4. I learned to draw nature from illustrator Jim Arnosky. He taught me to observe the different patterns of falling leaves, the shape of dripping water, the light and shadows produced on a river's current. His website includes links to his own travel journals, drawing lessons, science books, coloring pages, and more.
5. Carol Coogan is another artist / backyard naturalist. Explore her work for kids on her website or in an interview titled, "Getting Your Kids Out Drawing From Nature" on Wired.
6. Need more inspiration? I also recommend exploring The Country Diary of an Edwardian Lady and the journals of Beatrix Potter.
7. The Magnifying Glass has compiled a checklist she uses with her own kids, and Stories and Children has published a personal approach to getting your kids to explore the outdoors.
8. Check out these and more Perfect Picture Books at your local library.

Reviewed by Julie
Reviewed by Beth

Reviewed by Barbara
Reviewed by Julie

Reviewed by Sue
Reviewed by Kirsten

Reviewed by Joanne
Reviewed by Susanna
Have you reviewed a Perfect Picture Book along this theme? Please leave the link in the comments below. Thanks!

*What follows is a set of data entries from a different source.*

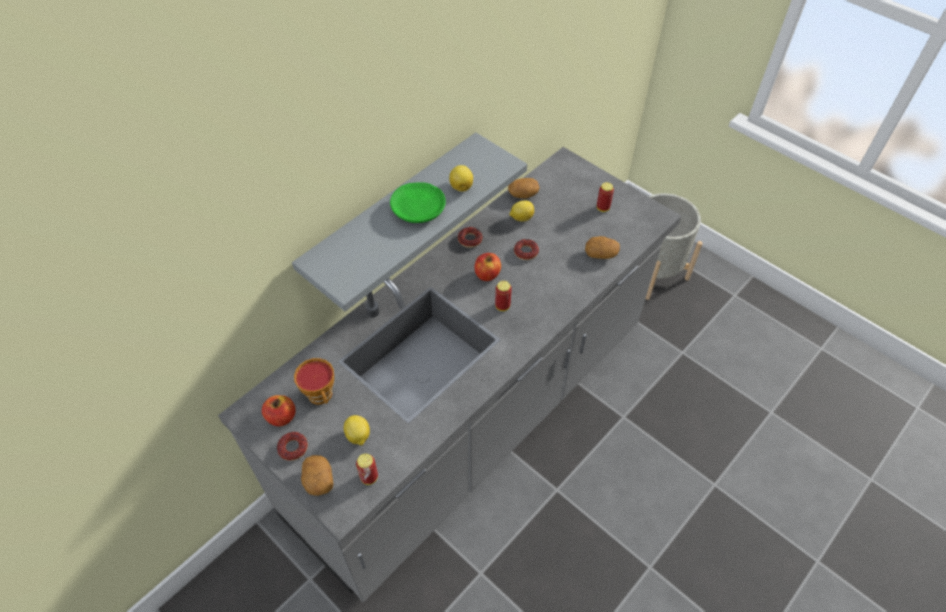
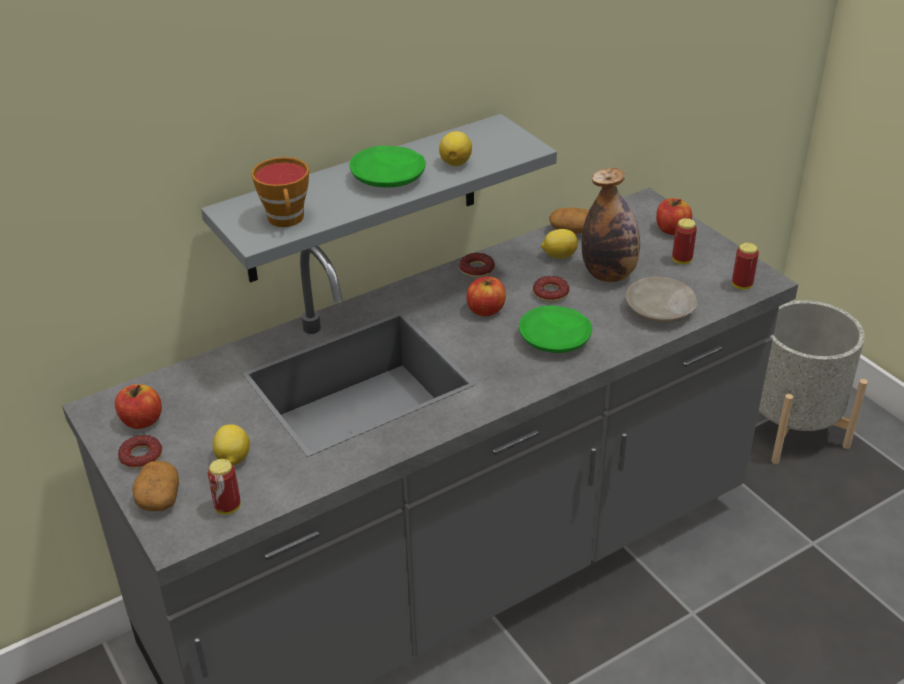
camera: 15 degrees right, 15 degrees down
(321, 396) = (204, 407): cup -> cup (287, 220)
(502, 306) = (493, 347): can -> can (742, 285)
(541, 291) = (555, 339): none -> green plate
(559, 228) = (609, 274): none -> bottle
(589, 182) = (672, 230): none -> apple
(601, 254) = (660, 310): potato -> beige plate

Check out all the recommended titles for Perfect Picture Book Friday
for Friday, November 11, 2016 available on Susanna Leonard Hill's blog.

Note: I received a review copy of Welcome To New Zealand to read for the Cybils Award judging. No other compensation was received. I am disclosing this in accordance with the Federal Trade Commission’s
16 CFR, Part 255: “Guides Concerning the Use of Endorsements and Testimonials in Advertising.”